GPU Workload Pod with Node Selector and Tolerations
Schedule a GPU-intensive workload (ML inference, video processing) on GPU-equipped Kubernetes nodes using node selectors, tolerations, and nvidia.com/gpu resource requests.
Detailed Explanation
GPU Workloads on Kubernetes
GPU workloads require specific scheduling to land on nodes with GPU hardware. Kubernetes uses node labels, tolerations, and extended resources to manage GPU scheduling.
Key Configuration
apiVersion: apps/v1
kind: Deployment
metadata:
name: ml-inference
labels:
app: "ml-inference"
workload: "gpu"
spec:
replicas: 1
template:
spec:
containers:
- name: inference
image: my-ml-model:latest
ports:
- name: grpc
containerPort: 8500
resources:
requests:
cpu: "500m"
memory: "2Gi"
limits:
cpu: "2000m"
memory: "4Gi"
nodeSelector:
accelerator: "nvidia-tesla-v100"
tolerations:
- key: "nvidia.com/gpu"
operator: "Exists"
effect: "NoSchedule"
GPU Resource Requests
To actually request GPU hardware, add to the container resources:
resources:
limits:
nvidia.com/gpu: 1
This requires the NVIDIA device plugin to be installed in your cluster. GPU resources are integer-only and not oversubscribed — if you request 1 GPU, you get exclusive access to one physical GPU.

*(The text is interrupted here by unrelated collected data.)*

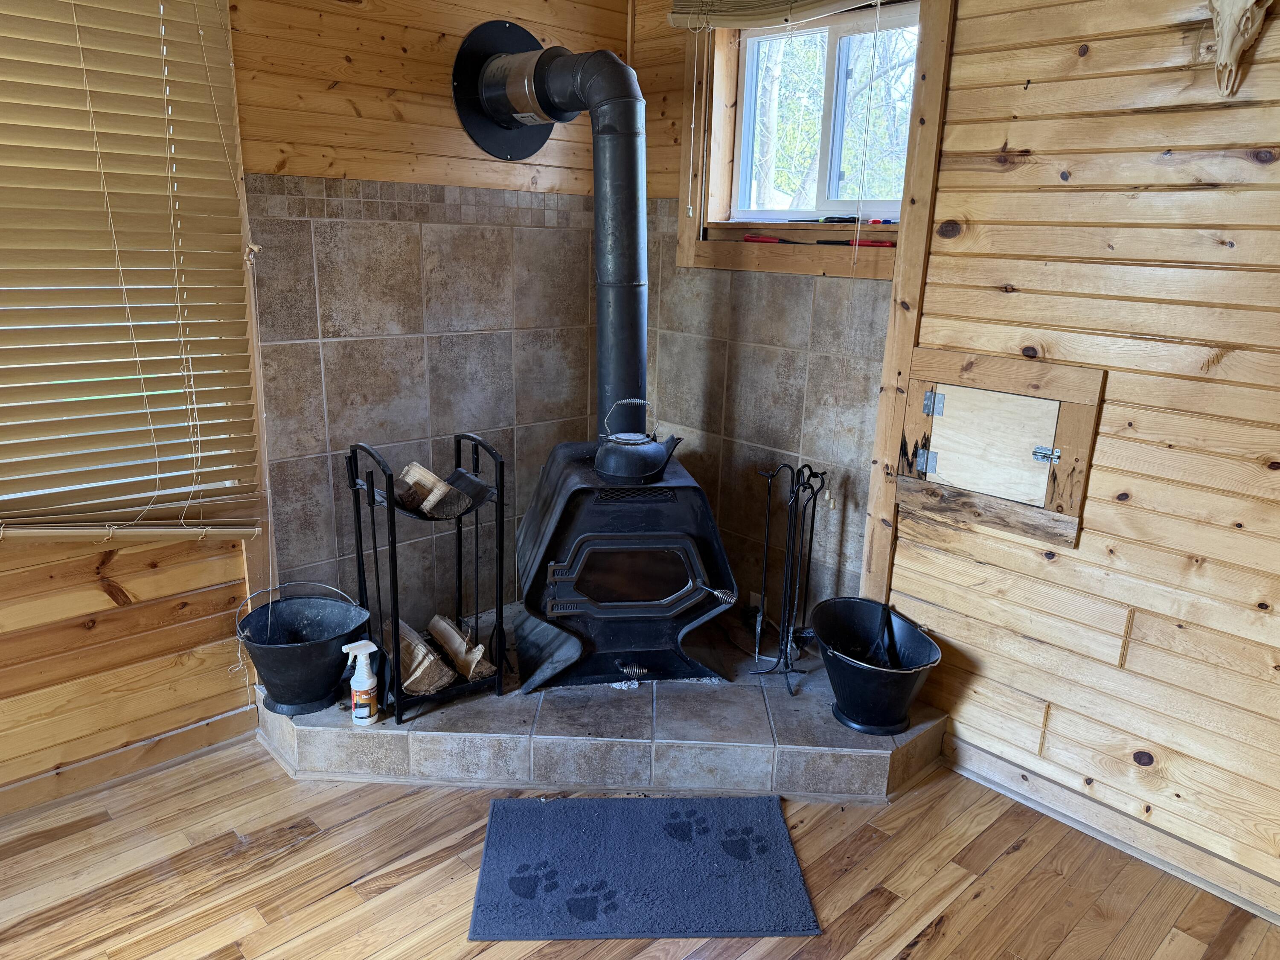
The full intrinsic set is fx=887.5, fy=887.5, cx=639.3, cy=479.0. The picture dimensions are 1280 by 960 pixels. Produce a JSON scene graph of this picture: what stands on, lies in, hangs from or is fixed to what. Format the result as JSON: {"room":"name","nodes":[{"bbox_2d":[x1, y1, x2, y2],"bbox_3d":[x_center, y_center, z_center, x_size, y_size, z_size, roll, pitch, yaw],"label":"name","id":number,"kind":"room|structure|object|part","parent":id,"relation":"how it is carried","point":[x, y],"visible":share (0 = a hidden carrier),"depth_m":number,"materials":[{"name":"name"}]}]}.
{"room":"living room","nodes":[
{"label":"living room","id":0,"kind":"room"},
{"bbox_2d":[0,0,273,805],"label":"left wall","id":1,"kind":"structure","parent":0,"point":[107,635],"depth_m":2.54,"materials":[{"name":"brown wood"}]},
{"bbox_2d":[0,702,261,818],"bbox_3d":[-2.241,1.002,1.924,2.718,0.095,0.018,-13,21,-42],"label":"baseboard","id":2,"kind":"structure","parent":1,"relation":"attached to","point":[184,732],"depth_m":2.60,"materials":[{"name":"brown wood"}]},
{"bbox_2d":[0,0,265,542],"bbox_3d":[-1.636,-0.533,1.936,1.510,1.569,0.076,-13,21,-42],"label":"window blind","id":3,"kind":"object","parent":1,"relation":"attached to","point":[133,522],"visible":0.99,"depth_m":2.26,"materials":[{"name":"brown wood"}]},
{"bbox_2d":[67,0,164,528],"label":"blind cord","id":4,"kind":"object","parent":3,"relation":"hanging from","point":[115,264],"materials":[{"name":"white fabric"}]},
{"bbox_2d":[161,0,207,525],"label":"blind cord","id":5,"kind":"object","parent":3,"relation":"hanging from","point":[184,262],"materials":[{"name":"white fabric"}]},
{"bbox_2d":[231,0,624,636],"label":"back wall","id":6,"kind":"structure","parent":0,"point":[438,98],"depth_m":2.82,"materials":[{"name":"brown tile"}]},
{"bbox_2d":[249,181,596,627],"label":"wall tile","id":7,"kind":"object","parent":6,"relation":"attached to","point":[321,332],"visible":0.8,"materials":[{"name":"tile"}]},
{"bbox_2d":[450,18,552,158],"bbox_3d":[-0.423,-1.327,3.024,0.426,0.416,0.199,-13,21,-42],"label":"plate","id":8,"kind":"object","parent":6,"relation":"attached to","point":[502,25],"visible":0.75,"depth_m":2.99,"materials":[{"name":"black metal"}]},
{"bbox_2d":[0,737,1279,959],"bbox_3d":[-0.167,1.451,0.916,5.265,0.102,5.250,-13,21,-42],"label":"wood floor","id":9,"kind":"structure","parent":0,"point":[332,902],"depth_m":2.26,"materials":[{"name":"brown wood"}]},
{"bbox_2d":[256,608,951,802],"bbox_3d":[-0.130,0.677,3.205,1.725,0.150,1.768,-13,21,-42],"label":"tiled hearth","id":10,"kind":"object","parent":9,"relation":"on","point":[340,727],"visible":0.63,"depth_m":2.67,"materials":[{"name":"grey"}]},
{"bbox_2d":[236,581,374,716],"bbox_3d":[-1.020,0.509,2.715,0.398,0.337,0.361,2,16,2],"label":"bucket","id":11,"kind":"object","parent":10,"relation":"on","point":[306,652],"visible":0.97,"depth_m":2.66,"materials":[{"name":"black metal"}]},
{"bbox_2d":[341,640,379,723],"bbox_3d":[-0.805,0.589,2.575,0.093,0.243,0.075,-13,21,-42],"label":"spray bottle","id":12,"kind":"object","parent":10,"relation":"on","point":[361,646],"visible":1,"depth_m":2.55,"materials":[{"name":"white plastic"}]},
{"bbox_2d":[345,432,506,721],"bbox_3d":[-0.654,0.276,2.755,0.402,0.807,0.348,-13,21,-42],"label":"log rack","id":13,"kind":"object","parent":10,"relation":"on","point":[499,611],"visible":0.82,"depth_m":2.70,"materials":[{"name":"black metal"}]},
{"bbox_2d":[382,617,456,695],"bbox_3d":[-0.735,0.554,2.840,0.115,0.133,0.341,-13,21,-42],"label":"firewood log","id":14,"kind":"object","parent":13,"relation":"in","point":[404,654],"visible":0.78,"depth_m":2.75,"materials":[{"name":"brown wood"}]},
{"bbox_2d":[394,461,471,517],"bbox_3d":[-0.655,0.032,2.763,0.152,0.125,0.236,-13,21,-42],"label":"firewood log","id":15,"kind":"object","parent":13,"relation":"in","point":[406,480],"visible":0.86,"depth_m":2.71,"materials":[{"name":"brown wood"}]},
{"bbox_2d":[427,613,497,681],"bbox_3d":[-0.593,0.545,2.937,0.087,0.120,0.335,-13,21,-42],"label":"firewood log","id":16,"kind":"object","parent":13,"relation":"in","point":[433,625],"visible":0.94,"depth_m":2.88,"materials":[{"name":"wood"}]},
{"bbox_2d":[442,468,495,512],"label":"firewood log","id":17,"kind":"object","parent":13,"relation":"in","point":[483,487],"visible":0.76,"depth_m":2.74,"materials":[{"name":"black wood"}]},
{"bbox_2d":[514,439,738,691],"bbox_3d":[-0.077,0.270,3.058,0.662,0.751,0.687,-1,16,-8],"label":"wood stove","id":18,"kind":"object","parent":10,"relation":"on","point":[560,530],"visible":0.93,"depth_m":2.83,"materials":[{"name":"black"}]},
{"bbox_2d":[462,36,648,430],"bbox_3d":[-0.253,-0.774,2.995,0.396,1.298,0.716,-13,21,-42],"label":"stove pipe","id":19,"kind":"object","parent":18,"relation":"on","point":[640,350],"visible":0.9,"depth_m":2.86,"materials":[{"name":"black metal"}]},
{"bbox_3d":[-0.008,0.315,2.795,0.565,0.276,0.092,-1,16,-8],"label":"door","id":20,"kind":"part","parent":18,"relation":"part of","materials":[{"name":"black metal"}]},
{"bbox_2d":[594,398,683,482],"bbox_3d":[-0.012,-0.137,2.837,0.264,0.250,0.204,-1,16,-9],"label":"kettle","id":21,"kind":"object","parent":18,"relation":"on","point":[626,447],"visible":0.98,"depth_m":2.79,"materials":[{"name":"black metal"}]},
{"bbox_2d":[750,462,828,694],"bbox_3d":[0.499,0.321,2.939,0.250,0.763,0.236,-13,21,-42],"label":"fireplace tool set","id":22,"kind":"object","parent":10,"relation":"on","point":[785,652],"visible":0.99,"depth_m":2.93,"materials":[{"name":"black metal"}]},
{"bbox_2d":[810,596,942,734],"bbox_3d":[0.724,0.586,2.779,0.388,0.311,0.439,-2,16,-13],"label":"black bucket","id":23,"kind":"object","parent":10,"relation":"on","point":[875,692],"visible":0.96,"depth_m":2.71,"materials":[{"name":"black metal"}]},
{"bbox_2d":[862,602,899,665],"bbox_3d":[0.792,0.523,2.896,0.126,0.273,0.101,-13,21,-42],"label":"shovel","id":24,"kind":"object","parent":23,"relation":"in","point":[878,657],"visible":0.67,"depth_m":2.90,"materials":[{"name":"black metal"}]},
{"bbox_2d":[468,793,820,939],"bbox_3d":[0.001,0.992,2.319,0.816,0.015,0.544,1,16,-3],"label":"rug","id":25,"kind":"object","parent":9,"relation":"on","point":[746,813],"visible":0.99,"depth_m":2.27,"materials":[{"name":"blue carpet"}]},
{"bbox_2d":[625,0,908,629],"bbox_3d":[0.439,-0.610,3.316,0.223,2.613,1.375,-13,21,-42],"label":"back wall","id":26,"kind":"structure","parent":0,"point":[809,289],"depth_m":3.24,"materials":[{"name":"brown tile"}]},
{"bbox_2d":[748,590,765,614],"bbox_3d":[0.443,0.481,3.360,0.018,0.108,0.072,-13,21,-42],"label":"wall socket","id":27,"kind":"object","parent":26,"relation":"attached to","point":[751,598],"visible":0.44,"depth_m":3.35,"materials":[{"name":"white plastic"}]},
{"bbox_2d":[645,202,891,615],"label":"wall tile","id":28,"kind":"object","parent":26,"relation":"attached to","point":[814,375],"visible":0.72,"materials":[{"name":"tile"}]},
{"bbox_2d":[670,0,885,30],"bbox_3d":[0.534,-1.548,2.671,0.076,0.277,1.081,-13,21,-42],"label":"window blind","id":29,"kind":"object","parent":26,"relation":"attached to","point":[727,22],"visible":0.97,"depth_m":2.86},
{"bbox_2d":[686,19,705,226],"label":"blind cord","id":30,"kind":"object","parent":29,"relation":"hanging from","point":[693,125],"visible":0.96,"depth_m":3.04,"materials":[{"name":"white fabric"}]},
{"bbox_2d":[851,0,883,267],"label":"blind cord","id":31,"kind":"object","parent":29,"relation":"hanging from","point":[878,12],"visible":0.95,"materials":[{"name":"white fabric"}]},
{"bbox_2d":[672,0,930,283],"bbox_3d":[0.564,-1.134,2.937,0.158,0.925,0.940,-13,21,-42],"label":"window","id":32,"kind":"structure","parent":26,"relation":"in","point":[902,224],"depth_m":3.01,"materials":[{"name":"brown wood"}]},
{"bbox_2d":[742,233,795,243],"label":"red tool","id":33,"kind":"object","parent":32,"relation":"on","point":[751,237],"visible":1,"depth_m":3.09,"materials":[{"name":"red plastic"}]},
{"bbox_2d":[785,214,859,224],"bbox_3d":[0.619,-0.885,3.035,0.097,0.027,0.226,-13,21,-42],"label":"knife","id":34,"kind":"object","parent":32,"relation":"on","point":[846,221],"visible":0.99,"depth_m":2.99,"materials":[{"name":"black"}]},
{"bbox_2d":[814,237,895,248],"bbox_3d":[0.703,-0.780,2.922,0.290,0.023,0.052,12,19,33],"label":"tool","id":35,"kind":"object","parent":32,"relation":"on","point":[891,245],"visible":1,"depth_m":2.88,"materials":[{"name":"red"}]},
{"bbox_2d":[881,0,1279,913],"bbox_3d":[1.861,-0.103,1.652,0.164,2.622,2.960,-13,21,-42],"label":"right wall","id":36,"kind":"structure","parent":0,"point":[1098,485],"depth_m":2.25,"materials":[{"name":"brown wood"}]},
{"bbox_2d":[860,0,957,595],"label":"wooden post","id":37,"kind":"structure","parent":36,"relation":"attached to","point":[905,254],"depth_m":2.59,"materials":[{"name":"brown wood"}]},
{"bbox_2d":[890,346,1105,550],"bbox_3d":[0.973,-0.100,2.506,0.070,0.471,0.550,-13,21,-42],"label":"access door","id":38,"kind":"object","parent":36,"relation":"in","point":[1085,442],"visible":0.98,"depth_m":2.48,"materials":[{"name":"brown wood"}]},
{"bbox_3d":[0.846,-0.054,2.632,0.039,0.070,0.040,-13,21,-42],"label":"hinge","id":39,"kind":"part","parent":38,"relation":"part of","materials":[{"name":"silver metal"}]},
{"bbox_3d":[0.846,-0.218,2.574,0.038,0.069,0.041,-13,21,-42],"label":"hinge","id":40,"kind":"part","parent":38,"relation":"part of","materials":[{"name":"silver metal"}]},
{"bbox_3d":[1.097,-0.065,2.409,0.043,0.040,0.049,-13,21,-42],"label":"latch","id":41,"kind":"part","parent":38,"relation":"part of","materials":[{"name":"silver metal"}]},
{"bbox_2d":[940,732,1279,923],"bbox_3d":[1.861,1.141,1.831,0.019,0.098,2.796,-13,21,-42],"label":"baseboard","id":42,"kind":"structure","parent":36,"relation":"attached to","point":[1098,807],"depth_m":2.43,"materials":[{"name":"brown wood"}]},
{"bbox_2d":[1204,0,1274,95],"bbox_3d":[1.290,-0.988,1.906,0.119,0.315,0.244,-13,21,-42],"label":"skull","id":43,"kind":"object","parent":36,"relation":"attached to","point":[1231,20],"visible":0.98,"depth_m":1.92,"materials":[{"name":"beige"}]},
{"label":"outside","id":44,"kind":"structure","parent":0,"visible":0},
{"label":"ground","id":45,"kind":"structure","parent":44,"visible":0},
{"bbox_2d":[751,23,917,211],"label":"tree","id":46,"kind":"object","parent":45,"relation":"on","point":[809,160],"visible":0.29,"depth_m":8.37,"materials":[{"name":"green plant"}]}
]}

Node Selector vs Node Affinity
| Feature | nodeSelector | nodeAffinity |
|---|---|---|
| Syntax | Simple key-value | Expressive operators |
| Soft preferences | No | Yes (preferredDuringScheduling) |
| Multiple conditions | AND only | AND and OR |
| Use case | Simple GPU scheduling | Complex multi-zone scheduling |
For simple GPU scheduling, nodeSelector is sufficient. Use nodeAffinity when you need soft preferences or complex matching logic.
Tolerations
GPU nodes are typically tainted to prevent non-GPU workloads from being scheduled there (wasteful). The toleration allows your GPU workload to be placed on these tainted nodes. Without the toleration, the scheduler will not consider GPU nodes even if they have available resources.
Use Case
Running machine learning inference, model training, video transcoding, or other GPU-accelerated workloads on dedicated GPU nodes in a Kubernetes cluster.